In his defense, Judge Pallugna argued that no law expressly prohibited a municipal judge from being a notary public for places outside his court’s jurisdiction. He further contended that, under the then-existing Section 77 of the Judiciary Act, municipal judges were permitted to pursue other vocations or hold other offices provided they rendered at least four hours of judicial service daily. He claimed that notarial work was a natural adjunct to the practice of law, which he was authorized to engage in.
ISSUE
The sole issue is whether the Court of First Instance correctly revoked Judge Pallugna’s commission as a notary public.
RULING
The Supreme Court affirmed the revocation order, denying the appeal. The legal logic proceeds on two grounds. First, the issue had become moot and academic. Republic Act 6031, which amended the Judiciary Act and increased municipal judges’ salaries, withdrew the previous authorization for them to pursue other vocations, including the practice of law. A subsequent Department of Justice Circular expressly prohibited municipal judges from private law practice. Since Judge Pallugna’s claim to notarial work was predicated on his now-revoked privilege to practice law, and notarial commissions are renewable every two years, the controversy was rendered moot.

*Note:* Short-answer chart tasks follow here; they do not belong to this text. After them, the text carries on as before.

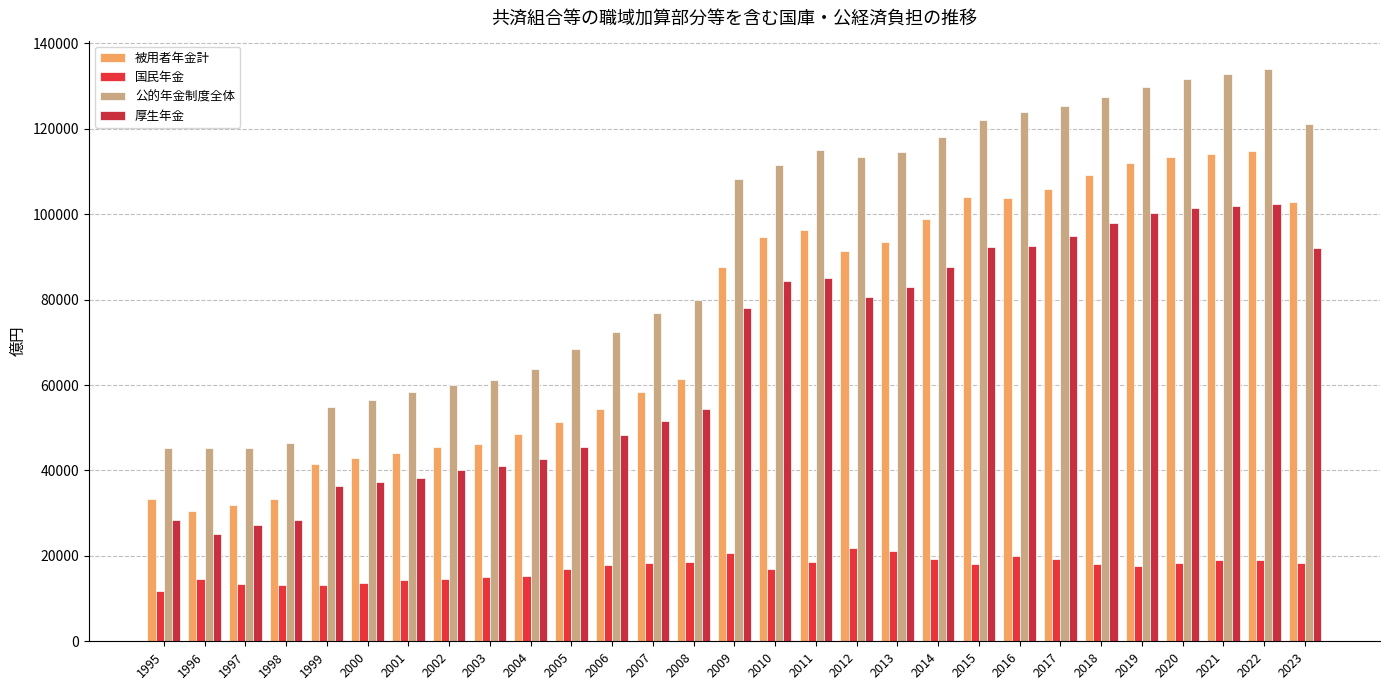

How many bars are there in each group?

4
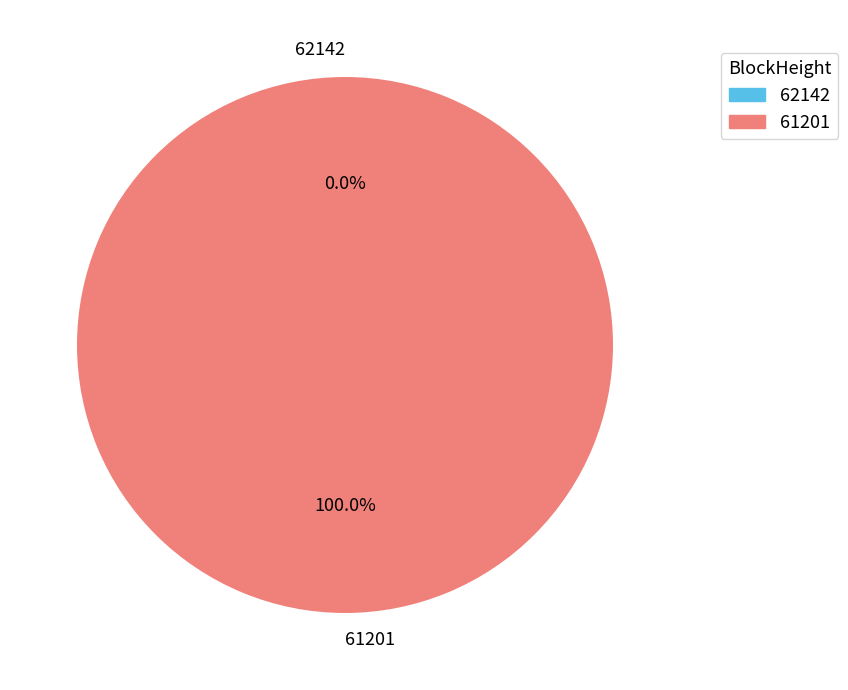

Which category has the biggest portion of the pie?

61201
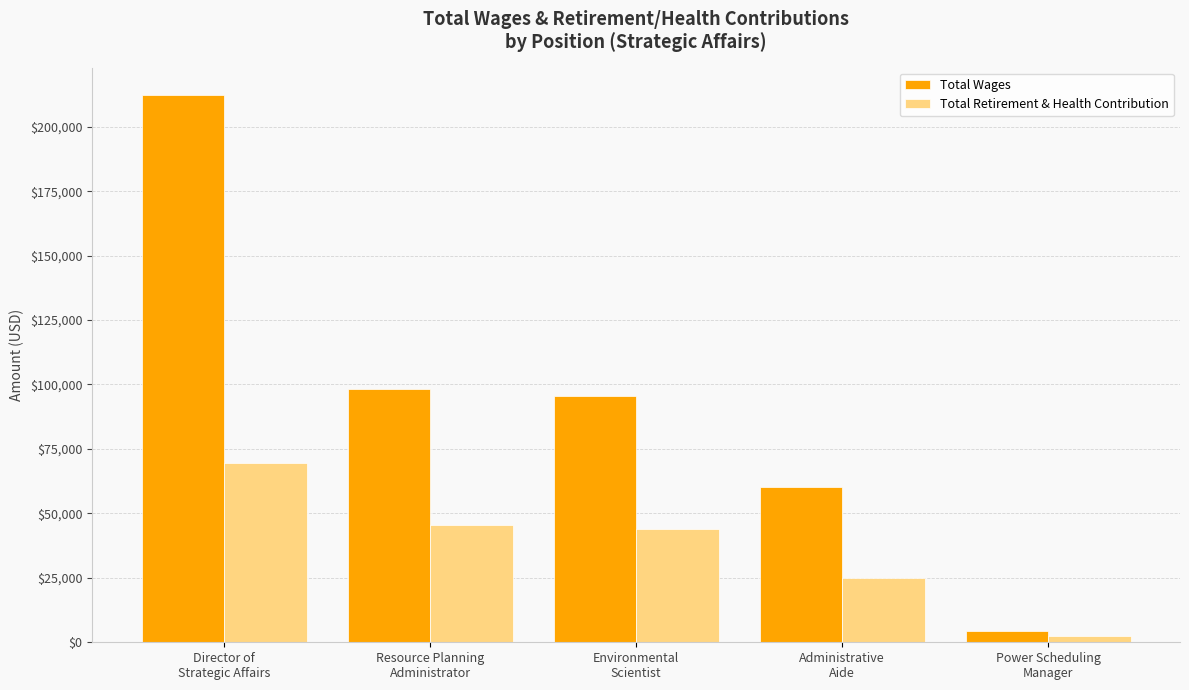

Which series has the largest range (max minus min)?

Total Wages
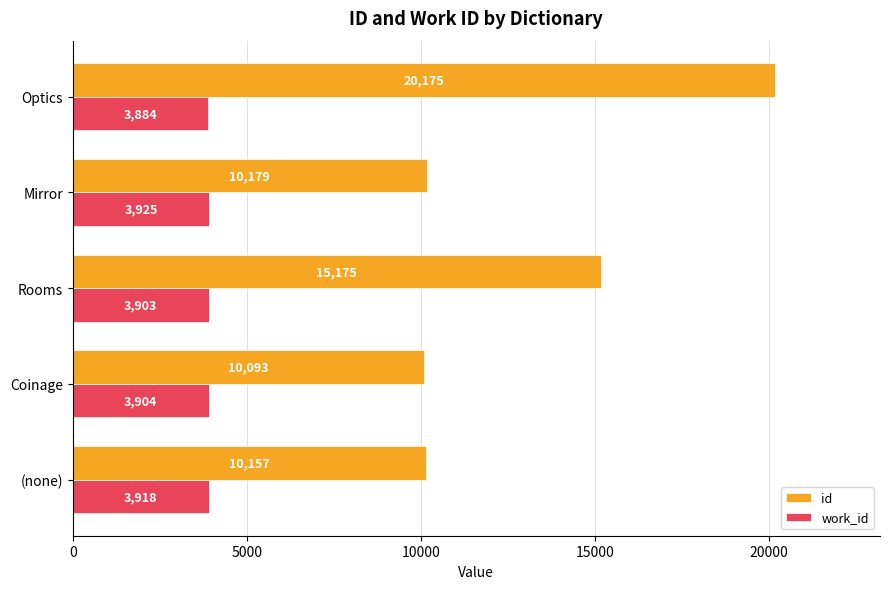

Which series has the largest range (max minus min)?

id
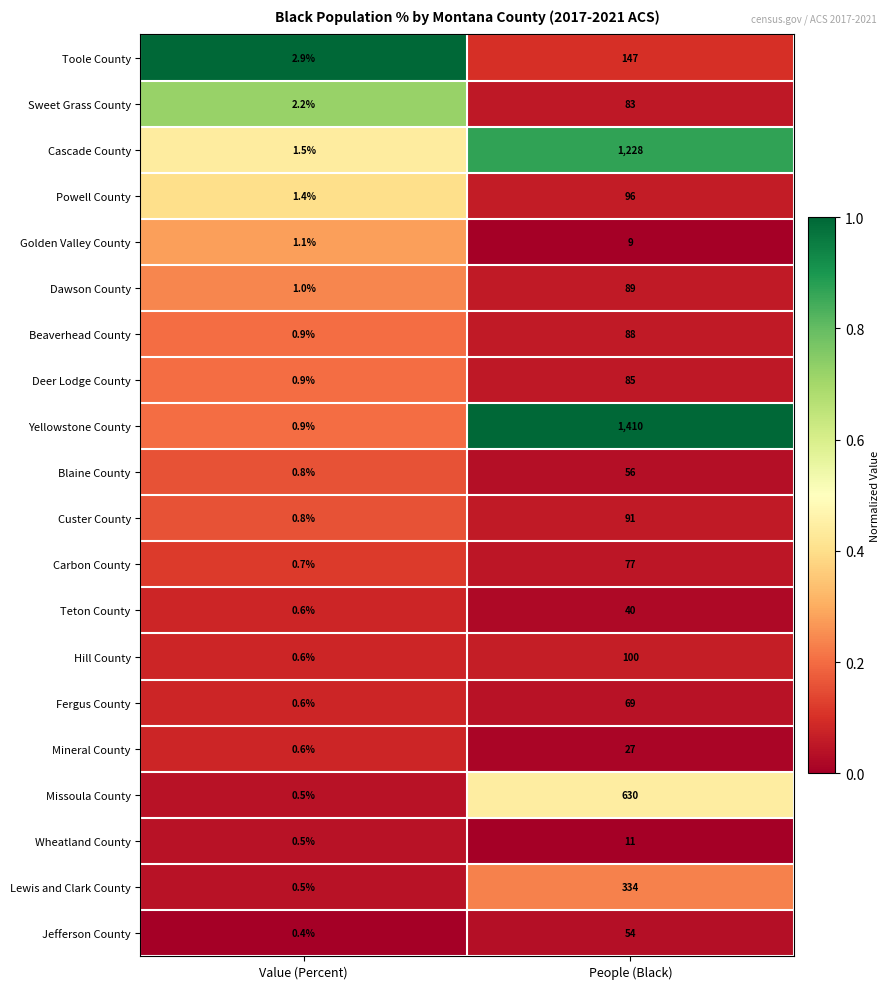

Which series has the largest range (max minus min)?

Yellowstone County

Second, even assuming the issue subsisted, appellant’s cause would fail based on substantive law. Contrary to his claim of no prohibition, the Revised Administrative Code imposed clear restrictions. Section 235 explicitly states that justices of the peace (municipal judges) “shall not act as notaries public except in the character of notaries public ex officio.” Furthermore, Section 242 limits the ex officio notarial authority of justices of the peace to acts performed “within the limits of the territory over which their jurisdiction as justices of the peace extends.” The law thus prohibits municipal judges from holding a regular notarial commission and confines their ex officio notarial functions to their own municipal jurisdiction. The Court clarified that while a notary public must be a lawyer, a notarial commission is not a prerequisite for law practice; it is a separate authority requiring a distinct commission, which the law expressly withholds from municipal judges beyond their ex officio capacity.